Challenge: In the records below, copy out everything from the line containing "pose: elev=53.0 azim=20.4" down to the line containing "Dot at: (246, 196)", including both of those lines, and return it character for character.

Dataset entries:
□ □ □
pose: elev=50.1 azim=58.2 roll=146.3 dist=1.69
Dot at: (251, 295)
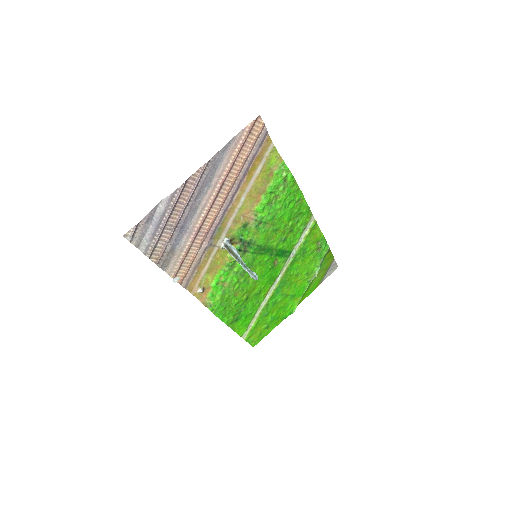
□ □ □
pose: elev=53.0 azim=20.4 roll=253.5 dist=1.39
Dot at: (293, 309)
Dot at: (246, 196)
□ □ □
Answer for the task:
pose: elev=53.0 azim=20.4 roll=253.5 dist=1.39
Dot at: (293, 309)
Dot at: (246, 196)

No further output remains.